Task statement — Give only the number of lines in the records that include "Wouters".

Provided entries —
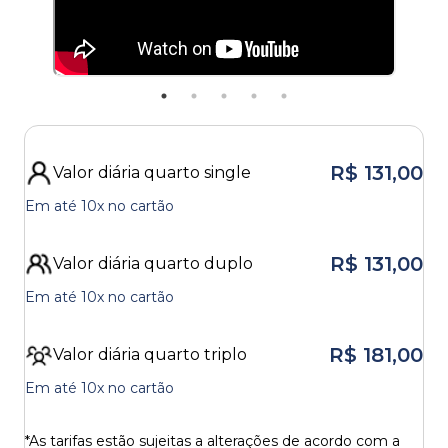
R$ 131,00
Valor diária
quarto single
Em até
10x
no cartão
R$ 131,00
Valor diária
quarto duplo
Em até
10x
no cartão
R$ 181,00
Valor diária
quarto triplo
Em até
10x
no cartão
*As tarifas estão sujeitas a alterações de acordo com a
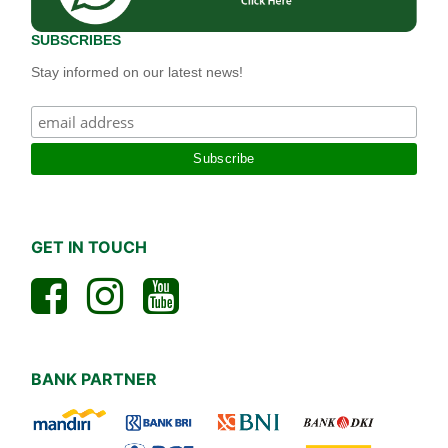
SUBSCRIBES
Stay informed on our latest news!
GET IN TOUCH
BANK PARTNER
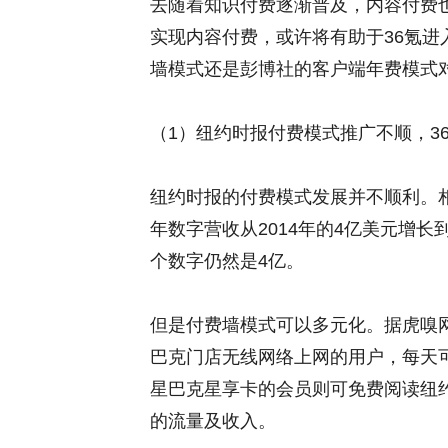
去随着知识付费逐渐普及，内容付费
实现内容付费，或许将有助于36氪
墙模式还是彭博社的客户端年费模式
（1）纽约时报付费模式推广不顺，3
纽约时报的付费模式发展并不顺利。相关
年数字营收从2014年的4亿美元增长到2
个数字仍然是4亿。
但是付费墙模式可以多元化。据虎嗅
巴克门店无线网络上网的用户，每天
星巴克星享卡的会员则可免费阅读纽约
的流量及收入。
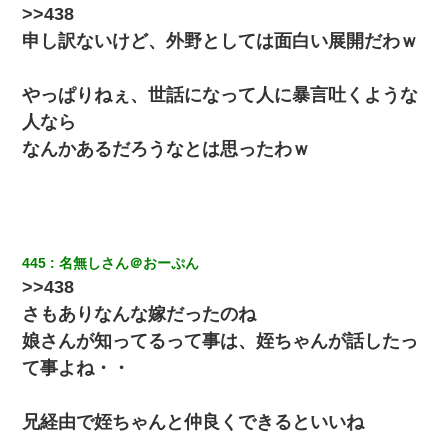
妻「ずっと好きだった人と一緒になりたいから、わかれてくださ
>>438
い」→離婚後、娘と実家で生活してると…
申し訳ないけど、外野としては面白い展開だわｗ
やっぱりねぇ、世話になって人に暴言吐くような
人なら
なんかあるだろうなとは思ったわｗ
445
名無しさん＠おーぷん
>>438
さもありなんな嫁だったのね
娘さんが知ってるって事は、姪ちゃんが話したっ
て事よね・・
兄経由で姪ちゃんと仲良くできるといいね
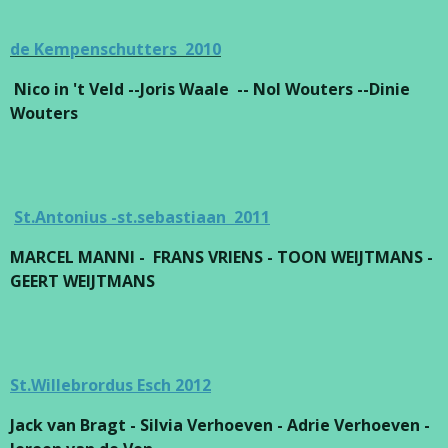
de Kempenschutters 2010
Nico in 't Veld --Joris Waale -- Nol Wouters --Dinie
Wouters
St.Antonius -st.sebastiaan 2011
MARCEL MANNI - FRANS VRIENS - TOON WEIJTMANS -
GEERT WEIJTMANS
St.Willebrordus Esch 2012
Jack van Bragt - Silvia Verhoeven - Adrie Verhoeven -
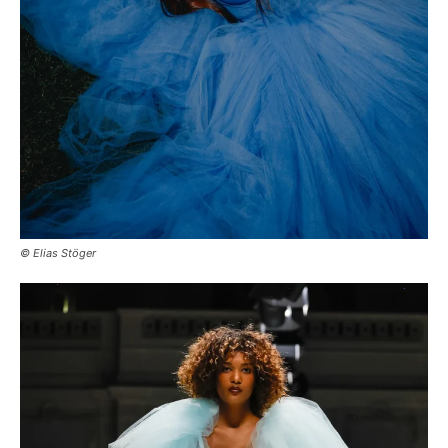
© Elias Stöger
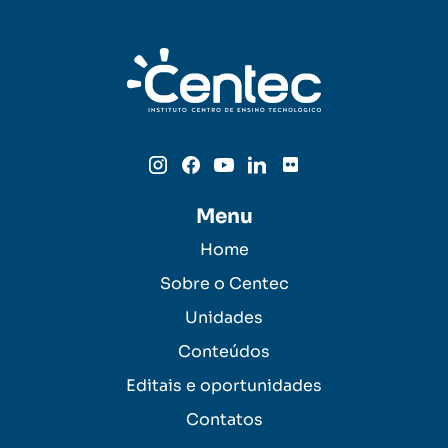
Menu
Home
Sobre o Centec
Unidades
Conteúdos
Editais e oportunidades
Contatos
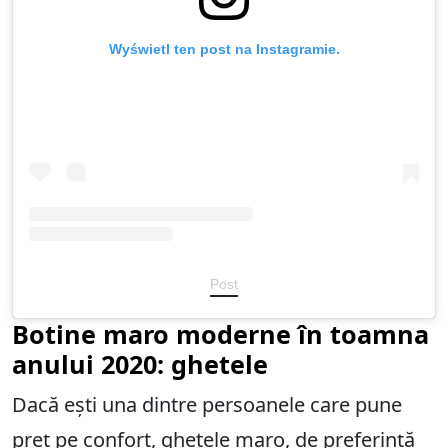
Wyświetl ten post na Instagramie.
Post
Botine maro moderne în toamna
anului 2020:
ghetele
Dacă ești una dintre persoanele care pune
preț pe confort, ghetele maro, de preferință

Your solution — 2